Trial opened Monday in Florida’s opioid epidemic lawsuit against the Walgreens pharmacy chain, which state officials accuse of prioritizing profits over health by improperly dispensing millions of powerful painkillers that caused tens of thousands of deaths.
The trial, in Pasco County north of Tampa, comes after other defendants in the Florida lawsuit including the CVS drug store chain settled for an estimated $870 million. The state could seek similar massive damages from Walgreens in the jury trial expected to last a few weeks.
OxyContin maker Purdue Pharma has a tentative nationwide deal that includes $6 billion in cash from members of the Sackler family who own the company. In all, settlements, civil and criminal penalties around the country since 2007 have totaled over $45 billion, according to an Associated Press tally.
In Florida, the state’s case hinges on accusations that as Walgreens dispensed more than 4.3 billion total opioid pills in Florida from May 2006 to June 2021, more than half contained one or more easily recognized red flags for abuse, fraud and addiction that the company should have noticed and acted upon.
“The evidence will show Walgreens knowingly profited from the opioid crisis,” said attorney Jim Webster for the state in an opening statement, which was attended by Florida Attorney General Ashley Moody. “Walgreens wasn’t just greedy. It was fueling the opioid crisis that was killing people.”
Walgreens is based in Deerfield, Illinois, and operates more than 9,000 stores in all 50 states, according to the company website. About 820 of those locations are in Florida.
Walgreens attorney Steve Derringer told jurors they should focus on how manufacturers such as Purdue Pharma misled pharmacies on opioid addictive properties.
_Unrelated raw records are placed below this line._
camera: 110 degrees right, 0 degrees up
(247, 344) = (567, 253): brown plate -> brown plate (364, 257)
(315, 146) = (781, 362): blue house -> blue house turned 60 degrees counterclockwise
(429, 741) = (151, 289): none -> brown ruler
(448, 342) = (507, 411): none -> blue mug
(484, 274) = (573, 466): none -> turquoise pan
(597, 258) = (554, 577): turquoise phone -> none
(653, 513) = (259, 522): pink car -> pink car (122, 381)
He also noted that Florida did little as the opioid epidemic arose, particularly the predatory “pill mills” that proliferated in the state before a crackdown finally ended them.
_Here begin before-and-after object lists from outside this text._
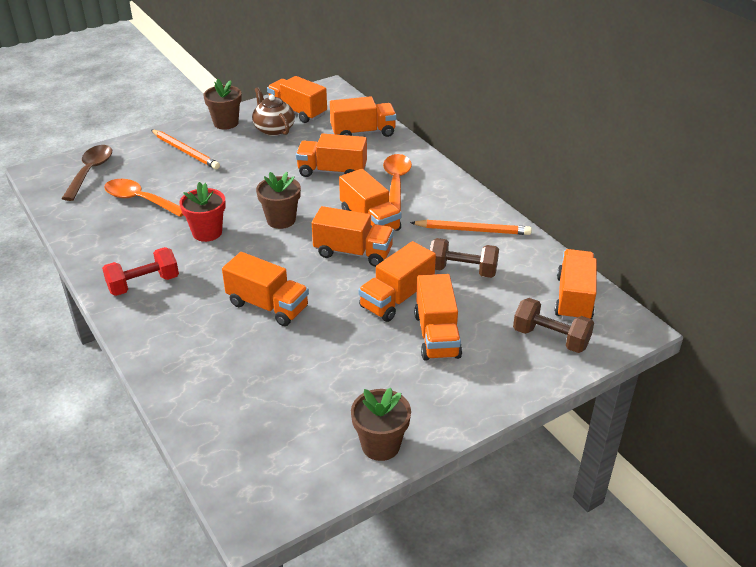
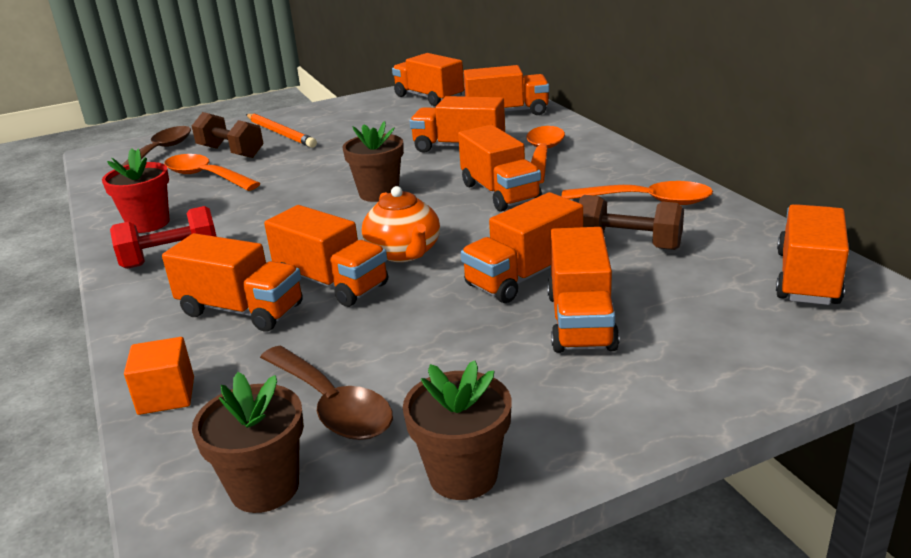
camera: 10 degrees right, 10 degrees down
(184, 399) = (166, 395): none -> orange cube
(207, 232) = (277, 206): red flower pot -> red flower pot (148, 223)
(226, 123) = (338, 109): brown flower pot -> brown flower pot (264, 487)
(273, 129) = (395, 112): brown teapot -> none
(292, 402) = (331, 405): none -> brown spoon
(312, 278) = (404, 253): none -> orange teapot
(353, 252) = (469, 225): orange truck -> orange truck (241, 310)
(472, 230) = (646, 201): orange pencil -> orange spoon
(550, 338) = (771, 328): brown dumbbell -> brown dumbbell (231, 152)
“Walgreens had nothing to do with any of that,” Derringer said in his opening statement. “They (drug makers) caused this epidemic by misrepresenting the risks and benefits to pharmacies.”
The opioid epidemic has been linked to more than 500,000 deaths in the U.S. over the past two decades, counting those from prescription painkillers such as OxyContin and generic oxycodone as well as illicit drugs such as heroin and illegally produced fentanyl.
In Florida, Webster said, more than 39,000 Floridians died from opioid abuse or related problems between 1999 and 2020. Walgreens, he said, sold about one of every four opioids in the state over a similar time span often under questionable circumstances, such as a shady doctor, fake prescriptions or huge amounts of drugs obviously far in excess of what was necessary for a given patient.
“Walgreens was the last line of defense,” Webster said. “Walgreens failed its duty to investigate suspicious prescriptions.”
Florida has spent some $14 billion over the last 20 years for multiple opioid-related costs, ranging from criminal justice to drug rehabilitation for addicts to treatment for opioid-addicted infants, Webster said. The state will seek billions of dollars in damages in the Walgreens case.
In the same case, Moody said CVS Health Corp. and CVS Pharmacy Inc. will pay the state $484 million. Teva Pharmaceuticals Industries Ltd. agreed to pay $195 million and Allergan PLC more than $134 million.
Florida has previously obtained millions of dollars in opioid settlements involving McKesson Corp., Cardinal Health Inc., Johnson & Johnson Inc. and AmerisourceBergen Corp.